One of the most awesome parts about FreeBSD is how easy the upgrade process is. The upgrade process on FreeBSD is one of the best things about using it. On Linux, most systems either require you to commit to a fresh install for a major upgrade or they rely on a “rolling release” structure that sends out little upgrades more consistently. The latter structure is great for personal computers but neither are a decent option for servers. I find it shocking that most Linux systems still do not have a modern upgrade process. Especially since the systems that are most guilty of this are the ones most commonly used as production servers!

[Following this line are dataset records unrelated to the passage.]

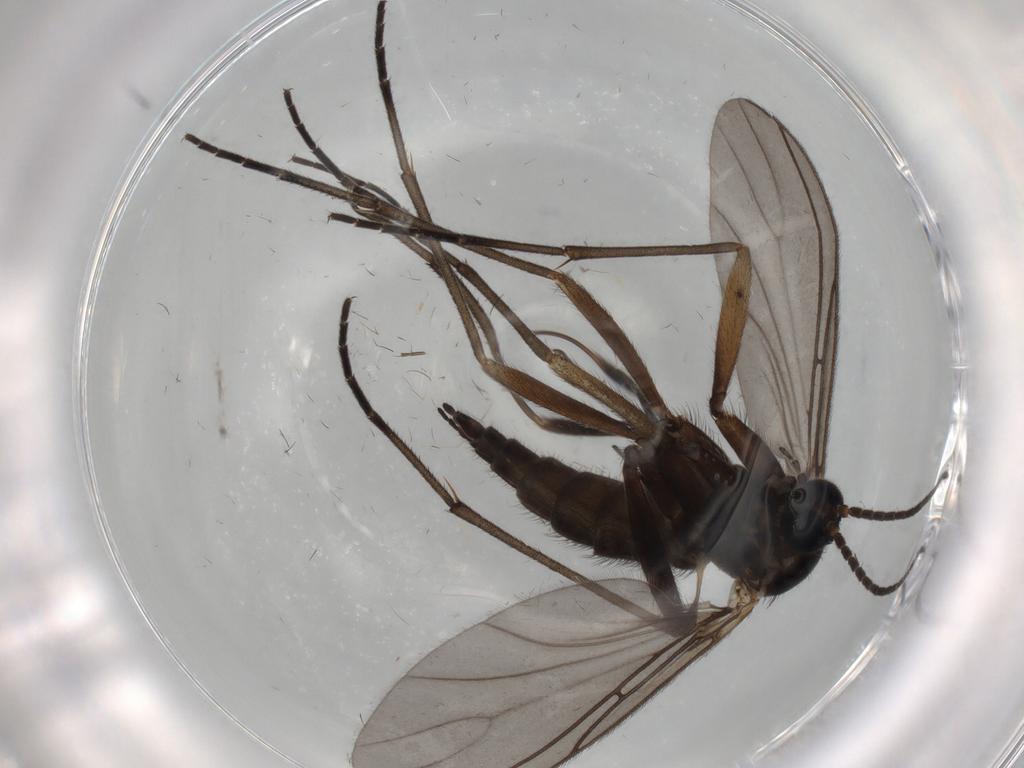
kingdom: Animalia
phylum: Arthropoda
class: Insecta
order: Diptera
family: Sciaridae
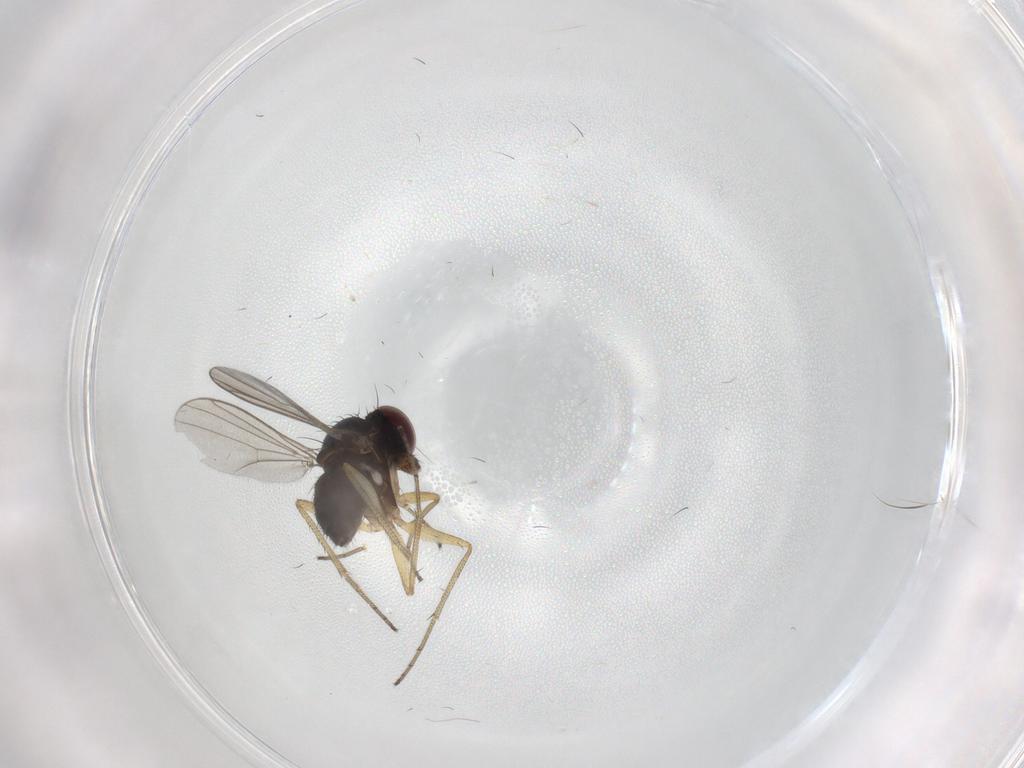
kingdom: Animalia
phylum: Arthropoda
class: Insecta
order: Diptera
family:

FreeBSD allows for a binary upgrade that will bring your system up to date while preserving your data and settings. It only takes a few minutes and aside from a brief restart when you’re done you experience no downtime. It also works more how users expect, as it’s how things work on macOS and Windows. Except, you’ll notice, it’s much quicker than either of those platforms.

Time needed: 15 minutes

Upgrade from FreeBSD 13.1 to FreeBSD 13.2

  1. Back up your data

    Always backup anything you can’t afford to lose onto another machine/disk before upgrading

  2. Update Packages

    # pkg update
    # pkg upgrade

  3. Update System

    # freebsd-update fetch
    # freebsd-update install

  4. Upgrade System

    # freebsd-update upgrade -r 13.2-RELEASE
    [You may be asked to manually edit a file. Go to the lines where you see >>>>>13.2-RELEASE to and delete any old lines or make necessary changes. Depending on your use case you might have to do a bit of research here.]
    # freebsd-update install
    # freebsd-update install

  5. Update Packages Again (just in case)

    # pkg update
    # pkg upgrade

  6. Remove Unnecessary Software

    # pkg autoremove

Congratulations, you’re now on FreeBSD 13.2. Keep in mind that the “RELEASE” part means that you’re updating to the current stable release. This can be confusing because there are branches called “stable” and “current,” but you don’t want to mess with those except for experimentation or if you’re helping to develop/test new versions of FreeBSD. If you’ want to use a ‘re reading this guide, that’s the branch you want to use.